Can you please provide a link that substantiates your post?

I just read this: Infection Prevention & Control Recommendations for Ebola Patients Entering US Hospitals and, other than using a negative pressure room if the patient requires aerosol producing procedures, there is NO mention of the virus being transmitted through a ventilation system...

Honestly, people who are not familiar with infection control procedures should learn about them, especially if they're interested and/or concerned about this issue.


Even when precautions have been used there have been instances that animals, and even people have contracted the Ebola virus without having direct contact from the source of the virus.


Transmission of Ebola virus from pigs to non-human primates
Hana M. Weingartl, Carissa Embury-Hyatt, Charles Nfon, Anders Leung, Greg Smith & Gary Kobinger

Affiliations Contributions Corresponding authors
Scientific Reports 2, Article number: 811 doi:10.1038/srep00811 Received 25 April 2012 Accepted 28 September 2012 Published 15 November 2012

Ebola viruses (EBOV) cause often fatal hemorrhagic fever in several species of simian primates including human. While fruit bats are considered natural reservoir, involvement of other species in EBOV transmission is unclear. In 2009, Reston-EBOV was the first EBOV detected in swine with indicated transmission to humans. In-contact transmission of Zaire-EBOV (ZEBOV) between pigs was demonstrated experimentally. Here we show ZEBOV transmission from pigs to cynomolgus macaques without direct contact. Interestingly, transmission between macaques in similar housing conditions was never observed. Piglets inoculated oro-nasally with ZEBOV were transferred to the room housing macaques in an open inaccessible cage system. All macaques became infected. Infectious virus was detected in oro-nasal swabs of piglets, and in blood, swabs, and tissues of macaques. This is the first report of experimental interspecies virus transmission, with the macaques also used as a human surrogate. Our finding may influence prevention and control measures during EBOV outbreaks.

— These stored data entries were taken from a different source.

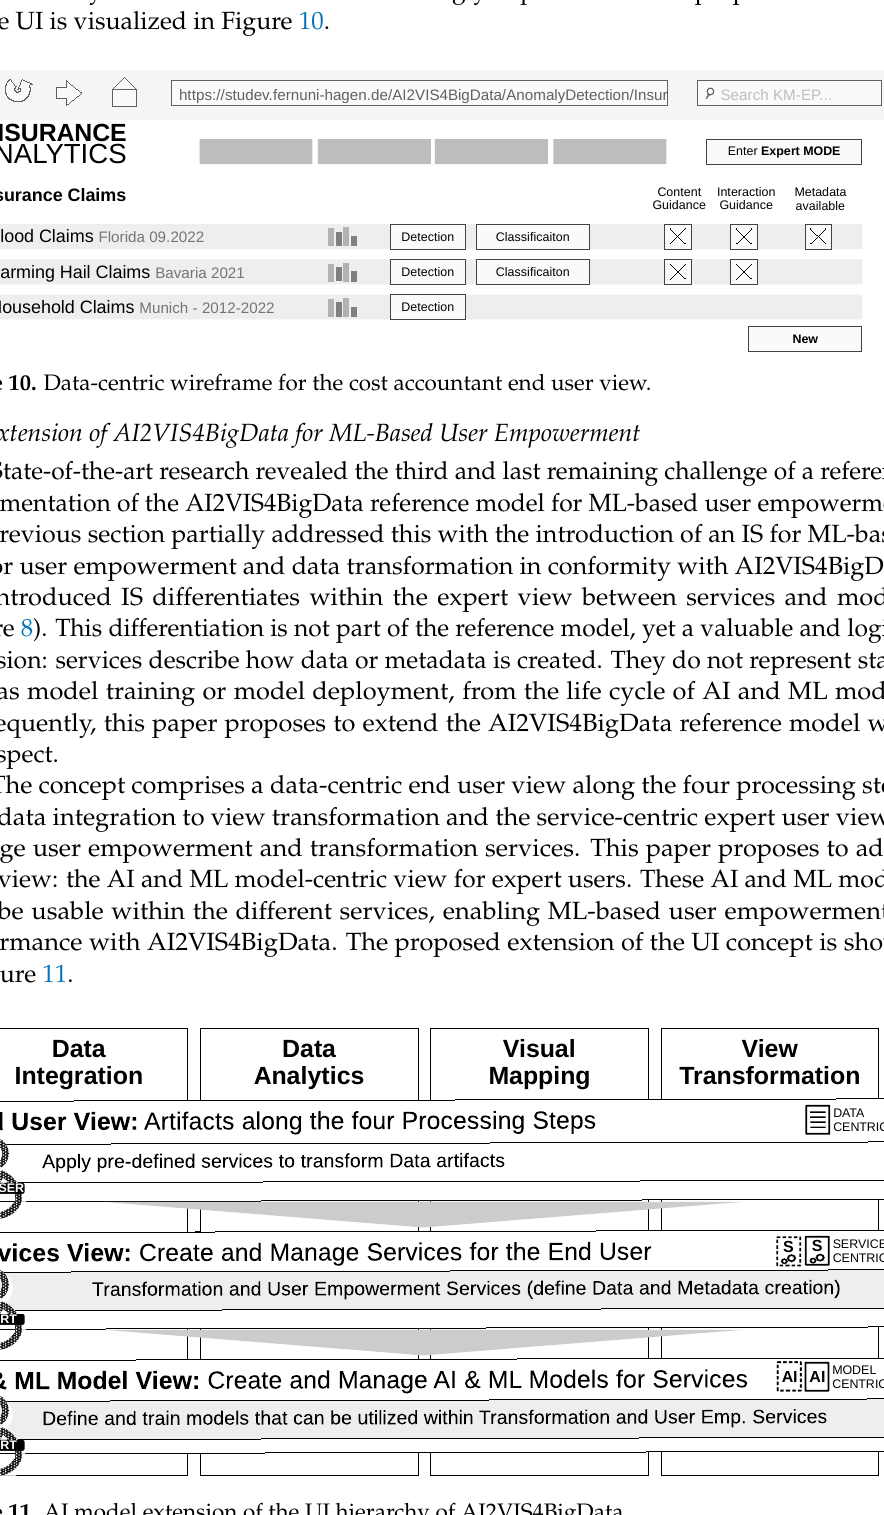
Figure 11. AI model extension of the UI hierarchy of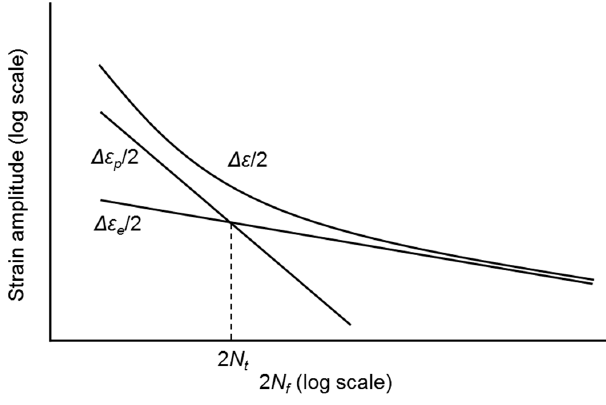
Figure 3. Plot of transition fatigue life.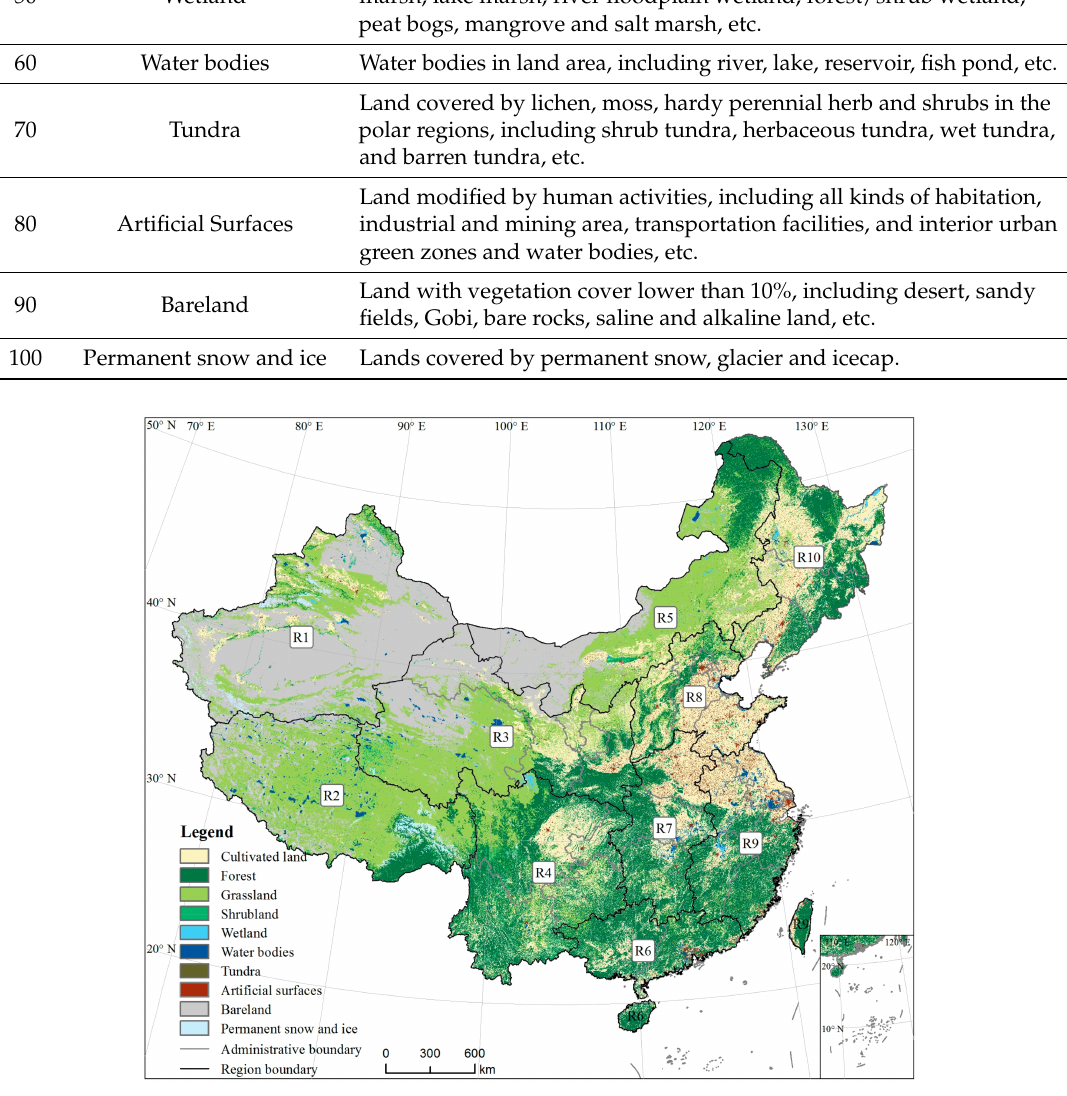
Figure 1. Regional stratification for GlobeLand30 2010 accuracy assessment over China. The boundaries of 10 geographic strata are shown in black. The labels “R1–R10” identify the regions used to geographically stratify sample data (e.g., R1 = Region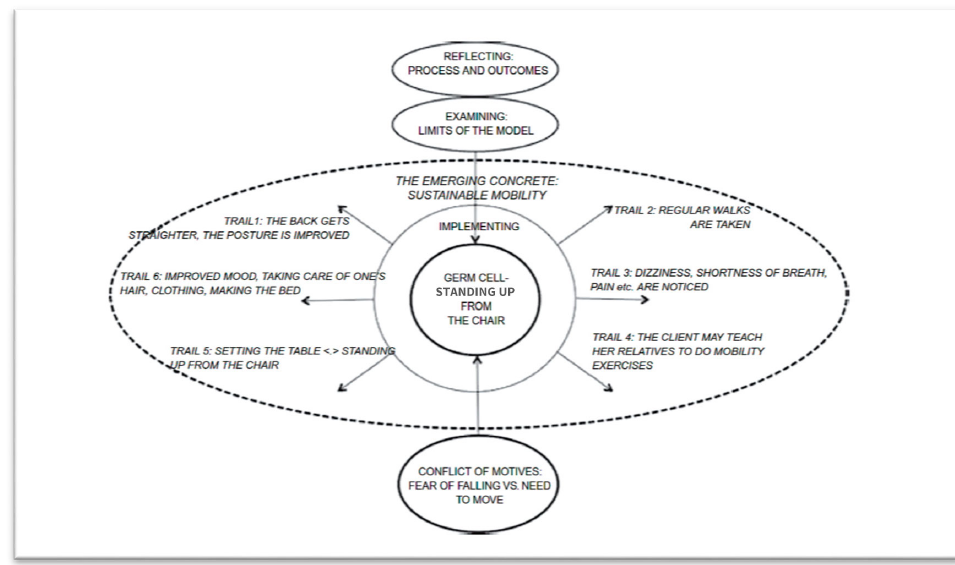
Figure 1. Generative themes in Anne’s situation (Engeström et al., 2012, p.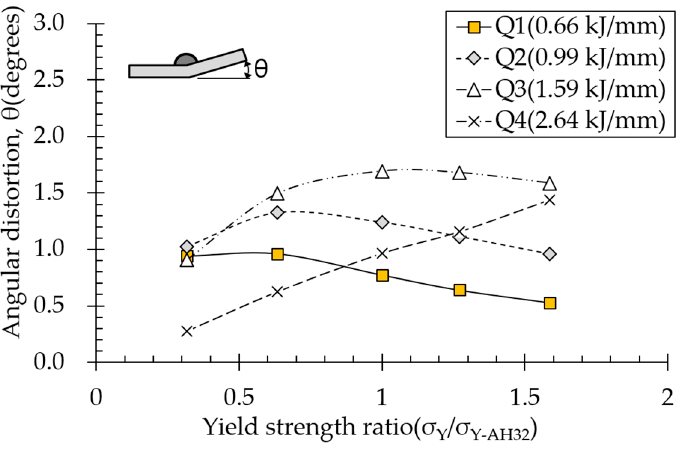
Figure 16. E ff ect of yield strength on angular Figure 16. Effect of yield strength on angular distortion. Figure 16. Effect of yield strength on angular distortion.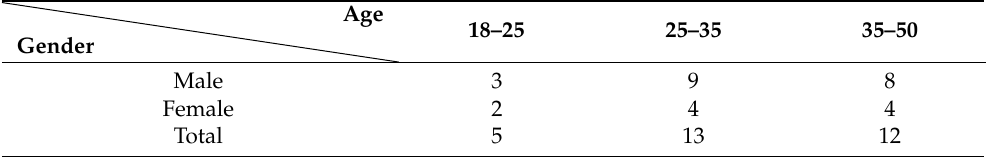
Table 1. Test sample A.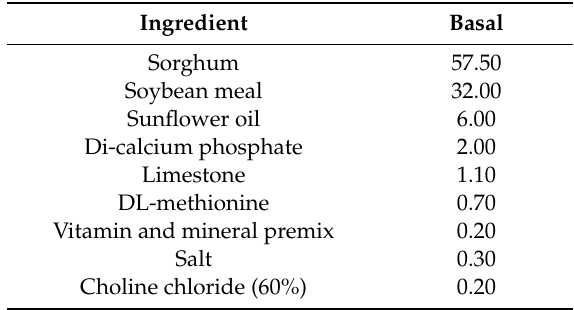
Table 1. Composition of the basal diet (g / kg). Ingredient Basal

Ebola viruses belong to the family Filoviridae, genus Ebolavirus. Those endemic to Africa cause severe hemorrhagic fever with frequent fatal outcome in humans, great apes and several species of non-human primates (NHPs). Fruit bats are considered to be the natural reservoir for EBOV in Africa1. In 2009, the only non-African known species of EBOV, Reston Ebola virus (REBOV), was isolated from swine in Philippines, with antibodies against the virus detected in pig farmers2, 3. However REBOV did not cause clinical signs in experimentally inoculated pigs4. In contrast to African species of EBOV, REBOV does not cause clinical symptoms in humans, although the infection may be fatal in cynomolgus macaques5. We have previously demonstrated that Zaire-EBOV (ZEBOV) can infect pigs, cause disease, and transmit to in-contact pigs6. While primates develop systemic infection associated with immune dysregulation resulting in severe hemorrhagic fever, the EBOV infection in swine affects mainly respiratory tract, implicating a potential for airborne transmission of ZEBOV2, 6. Contact exposure is considered to be the most important route of infection with EBOV in primates7, although there are reports suggesting or suspecting aerosol transmission of EBOV from NHP to NHP8, 9, 10, or in humans based on epidemiological observations11. The present study was design to evaluate EBOV transmission from experimentally infected piglets to NHPs without direct contact.
...

www.nature.com...

Ebola is a virus that is transmitted through fluids because as far as we know, and for now at least, it needs water or some other fluid to thrive and to be transmitted to other species. Since the virus needs to be in a fluid the most rational conclusion is that the disease was transmitted to the piglets through droplets. If the virus was airborne without the need for water/fluids we would be seeing a lot more cases by now.


edit on 2-8-2014 by ElectricUniverse because: add comment.